4 Nossos funcionários são capazes de aplicar os novos conhecimentos em seu trabalho diário.
Exploração
Por favor, especifique em que medida as seguintes afirmações cabem na exploração comercial de novos conhecimentos na sua empresa (Obs.: Por favor, pense sobre todas as divisões da empresa, como a P & D, produção, marketing e contabilidade):
1 Nossa administração apoia o desenvolvimento de protótipos.
2 Nossa empresa regularmente reconsidera tecnologias e adapta de acordo com os novos conhecimentos.
3 Nossa empresa tem a capacidade de trabalhar de forma mais eficaz por meio da adoção de novas tecnologias.
Fonte: Flatten et al. (2011)
Por fim, como pode se perceber pelos trabalhos propostos anteriormente, muitos autores e trabalhos importantes, como por exemplo, os 269 estudos filtrados por Flatten et al.
(2011), tiveram a intenção, de alguma forma, por meio teórico, empírico ou por medições explicar a teoria da capacidade absortiva. Da para concluir que ao medir a capacidade absortiva, deve-se considerar a sua abrangência multidisciplinar que contribui para a partilha de conhecimentos, aprendizagem organizacional e a construção de diferentes capacidades.

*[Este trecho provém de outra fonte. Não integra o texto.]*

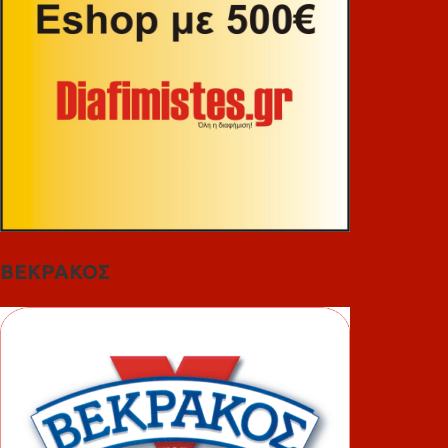
ΒΕΚΡΑΚΟΣ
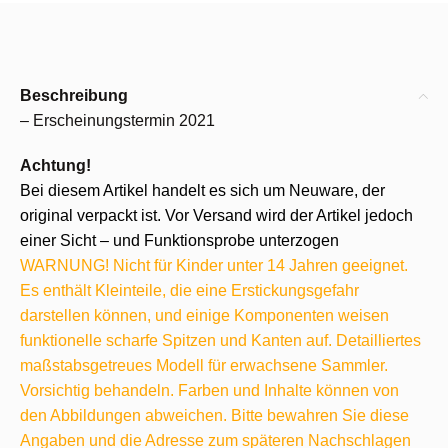
Beschreibung
– Erscheinungstermin 2021
Achtung!
Bei diesem Artikel handelt es sich um Neuware, der
original verpackt ist. Vor Versand wird der Artikel jedoch
einer Sicht – und Funktionsprobe unterzogen
WARNUNG! Nicht für Kinder unter 14 Jahren geeignet.
Es enthält Kleinteile, die eine Erstickungsgefahr
darstellen können, und einige Komponenten weisen
funktionelle scharfe Spitzen und Kanten auf. Detailliertes
maßstabsgetreues Modell für erwachsene Sammler.
Vorsichtig behandeln. Farben und Inhalte können von
den Abbildungen abweichen. Bitte bewahren Sie diese
Angaben und die Adresse zum späteren Nachschlagen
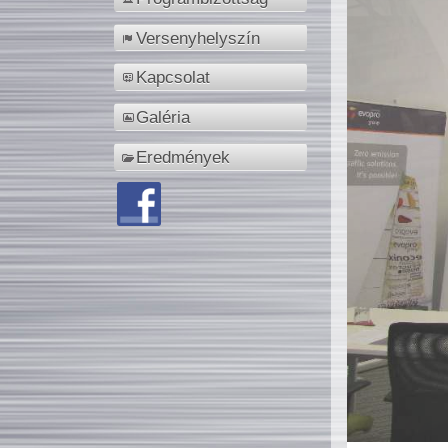
Versenyhelyszín
Kapcsolat
Galéria
Eredmények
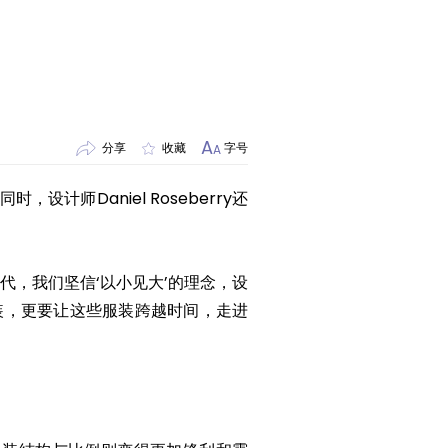
A
分享
收藏
字号
A
设计师Daniel Roseberry还
这个时代，我们坚信‘以小见大’的理念，设
装，更要让这些服装跨越时间，走进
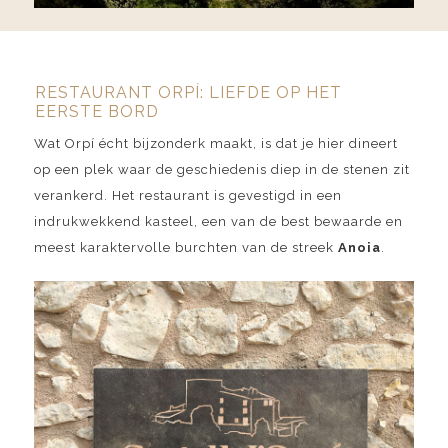
RESTAURANT ORPÍ: LIEFDE OP HET
EERSTE BORD
Wat Orpí écht bijzonderk maakt, is dat je hier dineert
op een plek waar de geschiedenis diep in de stenen zit
verankerd. Het restaurant is gevestigd in een
indrukwekkend kasteel, een van de best bewaarde en
meest karaktervolle burchten van de streek
Anoia
.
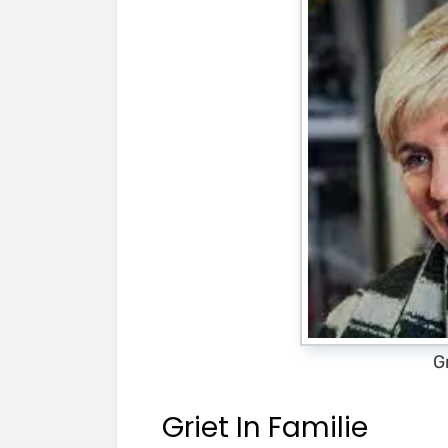
G
Griet In Familie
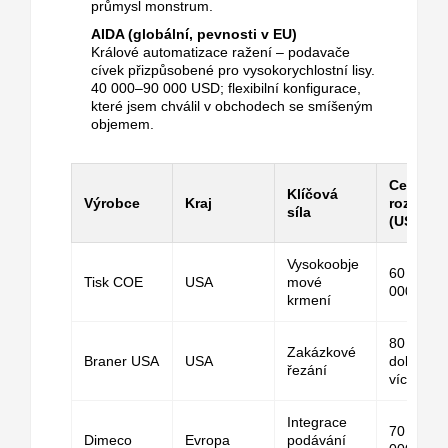
průmysl monstrum.
AIDA (globální, pevnosti v EU)
Králové automatizace ražení – podavače
cívek přizpůsobené pro vysokorychlostní lisy.
40 000–90 000 USD; flexibilní konfigurace,
které jsem chválil v obchodech se smíšeným
objemem.
Cenové
Klíčová
Výrobce
Kraj
rozpětí
síla
(USD)
Vysokoobje
60 000–
Tisk COE
USA
mové
000 dola
krmení
80 tisíc
Zakázkové
Braner USA
USA
dolarů a
řezání
více
Integrace
70 000–
Dimeco
Evropa
podávání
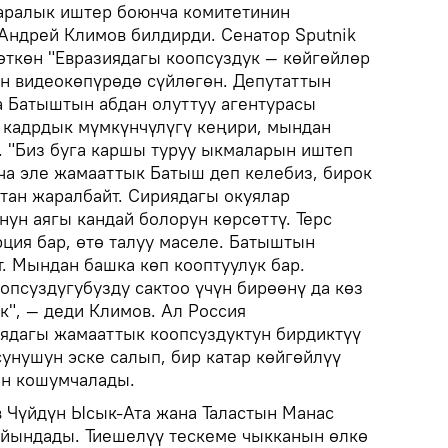
аралык иштер боюнча комитетинин
Андрей Климов билдирди. Сенатор Sputnik
өткөн "Евразиядагы коопсуздук — көйгөйлөр
ан видеокөпүрөдө сүйлөгөн. Депутаттын
 Батыштын абдан олуттуу агентурасы
 кадрдык мүмкүнчүлүгү кеңири, мындан
 "Биз буга каршы туруу ыкмаларын иштеп
а эле жамааттык Батыш деп келебиз, бирок
ттан жаралбайт. Сириядагы окуялар
ун аягы кандай болорун көрсөттү. Терс
рция бар, өтө талуу маселе. Батыштын
. Мындан башка көп кооптуулук бар.
опсуздугубузду сактоо үчүн бирөөнү да көз
", — деди Климов. Ал Россия
ядагы жамааттык коопсуздуктун бирдиктүү
унушун эске салып, бир катар көйгөйлүү
ин кошумчалады.
 Чүйдүн Ысык-Ата жана Таластын Манас
айындады. Тиешелүү тескеме чыкканын өлкө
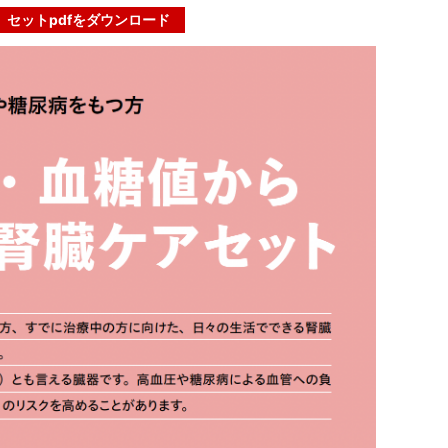
セットpdfをダウンロード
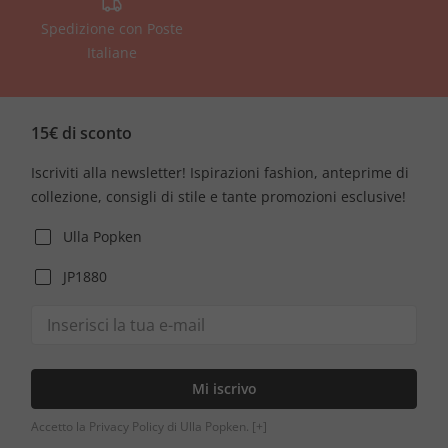
Spedizione con Poste
Italiane
15€ di sconto
Iscriviti alla newsletter! Ispirazioni fashion, anteprime di
collezione, consigli di stile e tante promozioni esclusive!
Ulla Popken
JP1880
Mi iscrivo
Accetto la Privacy Policy di Ulla Popken.
[+]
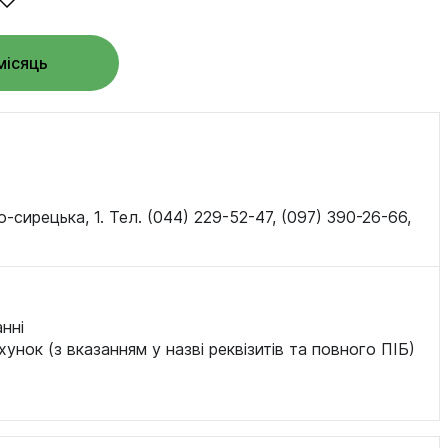
місяць
о-сирецька, 1. Тел. (044) 229-52-47, (097) 390-26-66,
нні
хунок (з вказанням у назві реквізитів та повного ПІБ)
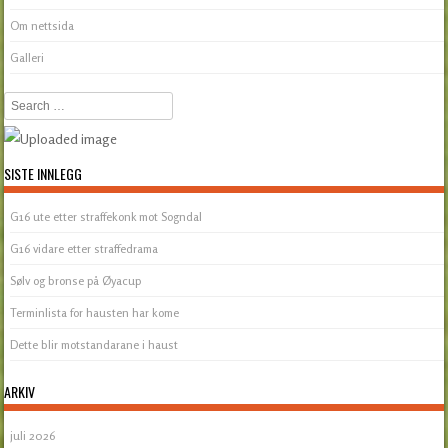
Om nettsida
Galleri
Search
SISTE INNLEGG
G16 ute etter straffekonk mot Sogndal
G16 vidare etter straffedrama
Sølv og bronse på Øyacup
Terminlista for hausten har kome
Dette blir motstandarane i haust
ARKIV
juli 2026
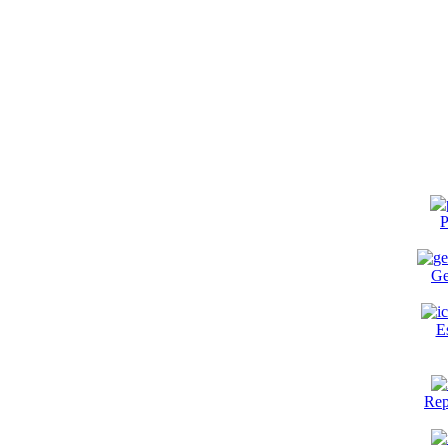
P
Ge
E
Rep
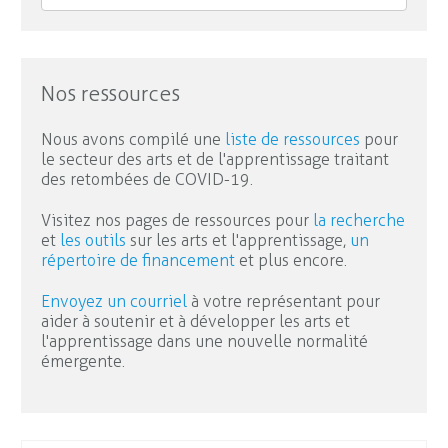
Nos ressources
Nous avons compilé une
liste de ressources
pour
le secteur des arts et de l'apprentissage traitant
des retombées de COVID-19.
Visitez nos pages de ressources pour
la recherche
et
les outils
sur les arts et l'apprentissage,
un
répertoire de financement
et plus encore.
Envoyez un courriel
à votre représentant pour
aider à soutenir et à développer les arts et
l'apprentissage dans une nouvelle normalité
émergente.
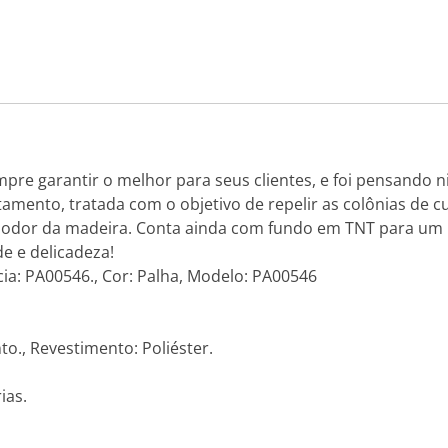
pre garantir o melhor para seus clientes, e foi pensando 
mento, tratada com o objetivo de repelir as colônias de cu
 odor da madeira. Conta ainda com fundo em TNT para um
e e delicadeza!
cia: PA00546., Cor: Palha, Modelo: PA00546
to., Revestimento: Poliéster.
ias.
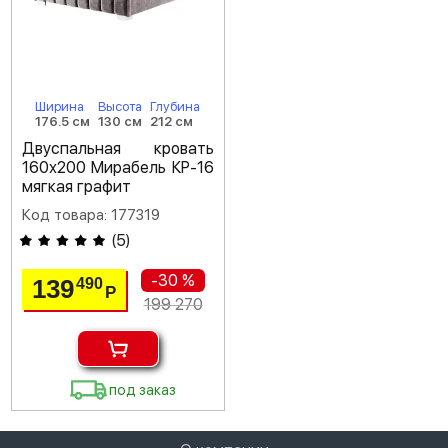
Ширина
Высота
Глубина
176.5 см
130 см
212 см
Двуспальная кровать
160х200 Мирабель КР-16
мягкая графит
Код товара: 177319
(
5
)
-30 %
139
490
Р
199 270
под заказ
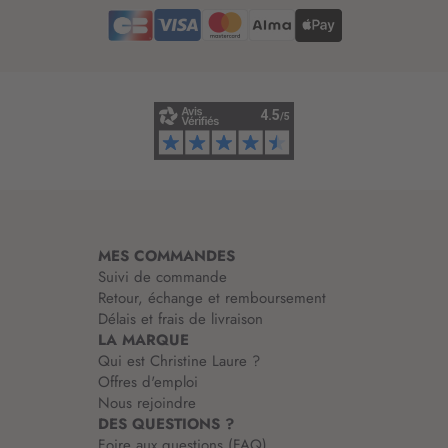
e
d
’
i
n
f
o
r
m
a
t
i
MES COMMANDES
o
Suivi de commande
n
Retour, échange et remboursement
:
Délais et frais de livraison
LA MARQUE
Qui est Christine Laure ?
Offres d'emploi
Nous rejoindre
DES QUESTIONS ?
Foire aux questions (FAQ)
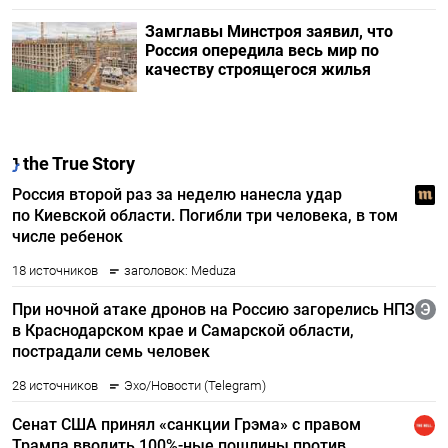
Замглавы Минстроя заявил, что
Россия опередила весь мир по
качеству строящегося жилья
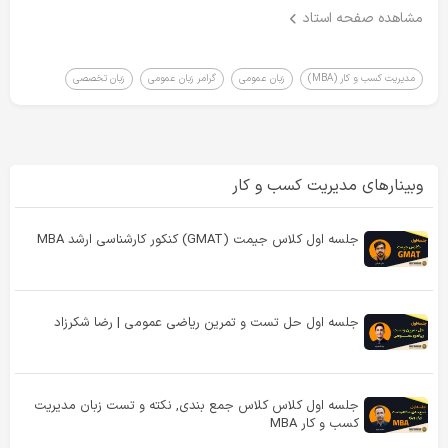
۲ - نحوه تست‌زنی درک مطلب
مشاهده صفحه استاد
۳ - تکنیک های حل
مدیریت کسب و کار (MBA)
زبان عمومی
گرامر زبان عمومی
زبان تخصصی
وبینارهای مدیریت کسب و کار
جلسه اول کلاس جیمت (GMAT) کنکور کارشناسی ارشد MBA
جلسه اول حل تست و تمرین ریاضی عمومی | رضا شکرزاد
جلسه اول کلاس کلاس جمع بندی, نکته و تست زبان مدیریت
کسب و کار MBA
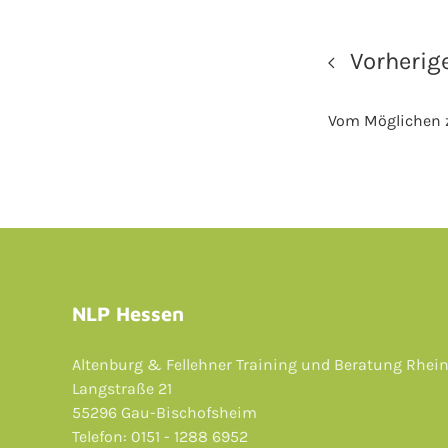
Vorherige
Vom Möglichen
NLP Hessen
Altenburg & Fellehner Training und Beratung Rhei
Langstraße 21
55296 Gau-Bischofsheim
Telefon: 0151 - 1288 6952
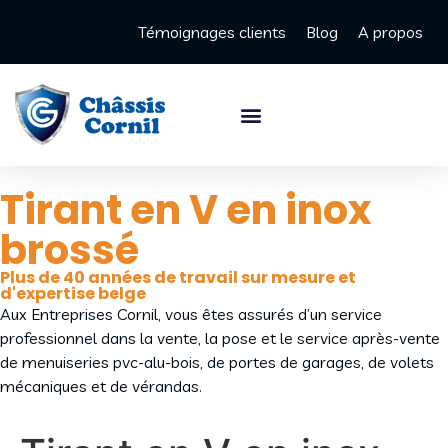
Témoignages clients
Blog
A propos
Tirant en V en inox
brossé
Plus de 40 années de travail sur mesure et
d'expertise belge
Aux Entreprises Cornil, vous êtes assurés d’un service
professionnel dans la vente, la pose et le service après-vente
de menuiseries pvc-alu-bois, de portes de garages, de volets
mécaniques et de vérandas.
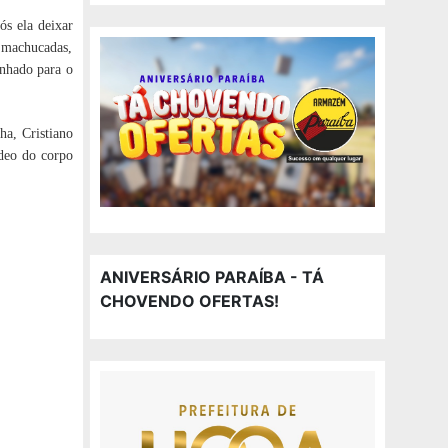
ós ela deixar
e machucadas,
nhado para o
ha, Cristiano
ídeo do corpo
ANIVERSÁRIO PARAÍBA - TÁ
CHOVENDO OFERTAS!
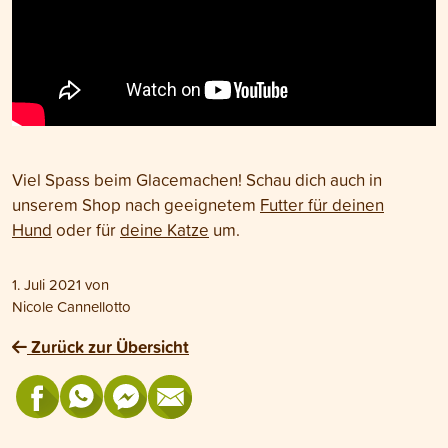
Viel Spass beim Glacemachen! Schau dich auch in
unserem Shop nach geeignetem
Futter für deinen
Hund
oder für
deine Katze
um.
1. Juli 2021
von
Nicole Cannellotto
Zurück zur Übersicht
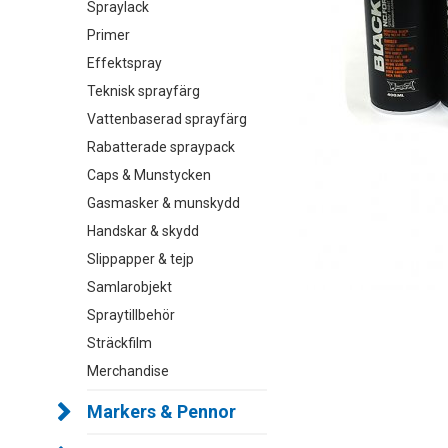
Spraylack
Primer
Effektspray
Teknisk sprayfärg
Vattenbaserad sprayfärg
Rabatterade spraypack
Caps & Munstycken
Gasmasker & munskydd
Handskar & skydd
Slippapper & tejp
Samlarobjekt
Spraytillbehör
Sträckfilm
Merchandise
Markers & Pennor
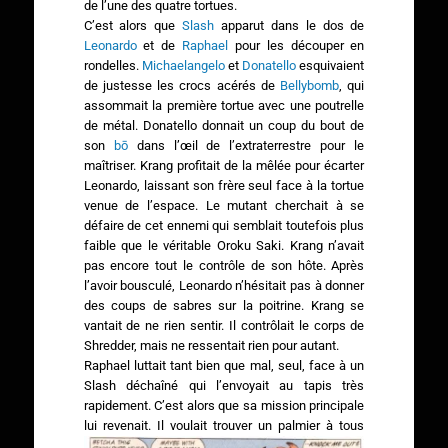
de l’une des quatre tortues.
C’est alors que
Slash
apparut dans le dos de
Leonardo
et de
Raphael
pour les découper en
rondelles.
Michaelangelo
et
Donatello
esquivaient
de justesse les crocs acérés de
Bellybomb
, qui
assommait la première tortue avec une poutrelle
de métal. Donatello donnait un coup du bout de
son
bō
dans l’œil de l’extraterrestre pour le
maîtriser. Krang profitait de la mêlée pour écarter
Leonardo, laissant son frère seul face à la tortue
venue de l’espace. Le mutant cherchait à se
défaire de cet ennemi qui semblait toutefois plus
faible que le véritable Oroku Saki. Krang n’avait
pas encore tout le contrôle de son hôte. Après
l’avoir bousculé, Leonardo n’hésitait pas à donner
des coups de sabres sur la poitrine. Krang se
vantait de ne rien sentir. Il contrôlait le corps de
Shredder, mais ne ressentait rien pour autant.
Raphael luttait tant bien que mal, seul, face à un
Slash déchaîné qui l’envoyait au tapis très
rapidement. C’est alors que sa mission principale
lui revenait.
Il voulait trouver un palmier à tous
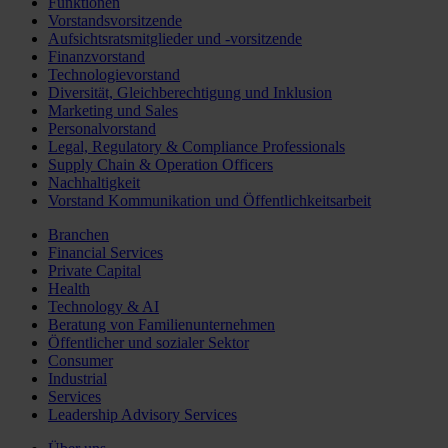
Funktionen
Vorstandsvorsitzende
Aufsichtsratsmitglieder und -vorsitzende
Finanzvorstand
Technologievorstand
Diversität, Gleichberechtigung und Inklusion
Marketing und Sales
Personalvorstand
Legal, Regulatory & Compliance Professionals
Supply Chain & Operation Officers
Nachhaltigkeit
Vorstand Kommunikation und Öffentlichkeitsarbeit
Branchen
Financial Services
Private Capital
Health
Technology & AI
Beratung von Familienunternehmen
Öffentlicher und sozialer Sektor
Consumer
Industrial
Services
Leadership Advisory Services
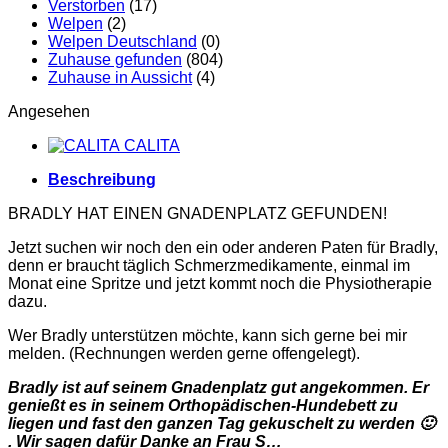
Verstorben
(17)
Welpen
(2)
Welpen Deutschland
(0)
Zuhause gefunden
(804)
Zuhause in Aussicht
(4)
Angesehen
CALITA
Beschreibung
BRADLY HAT EINEN GNADENPLATZ GEFUNDEN!
Jetzt suchen wir noch den ein oder anderen Paten für Bradly,
denn er braucht täglich Schmerzmedikamente, einmal im
Monat eine Spritze und jetzt kommt noch die Physiotherapie
dazu.
Wer Bradly unterstützen möchte, kann sich gerne bei mir
melden. (Rechnungen werden gerne offengelegt).
Bradly ist auf seinem Gnadenplatz gut angekommen. Er
genießt es in seinem Orthopädischen-Hundebett zu
liegen und fast den ganzen Tag gekuschelt zu werden 🙂
. Wir sagen dafür Danke an Frau S…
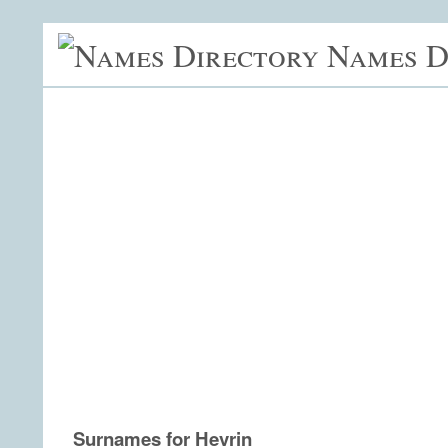
Names D
Surnames for Hevrin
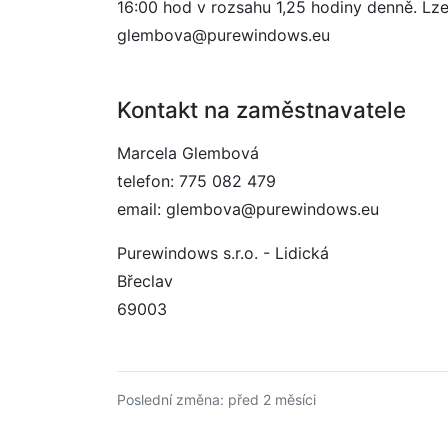
16:00 hod v rozsahu 1,25 hodiny denně. Lz
glembova@purewindows.eu
Kontakt na zaměstnavatele
Marcela Glembová
telefon: 775 082 479
email: glembova@purewindows.eu
Purewindows s.r.o. - Lidická
Břeclav
69003
Poslední změna: před 2 měsíci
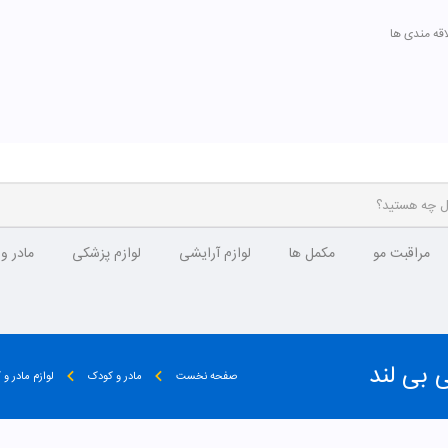
اقه مندی ها
مراقبت مو
مکمل ها
لوازم آرایشی
لوازم پزشکی
مادر و
صفحه نخست
مادر و کودک
لوازم مادر و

Como já citado, a capacidade de absorção é a capacidade dinâmica que permite a empresa criar valor e ganhar uma vantagem competitiva por meio da gestão do conhecimento externo (CAMISÓN; FORÉS, 2009). Como o objetivo principal do trabalho é compreender que valores são criados a partir das ferramentas de BI2.0, o próximo subcapítulo irá trabalhar as conceituações da criação de valor.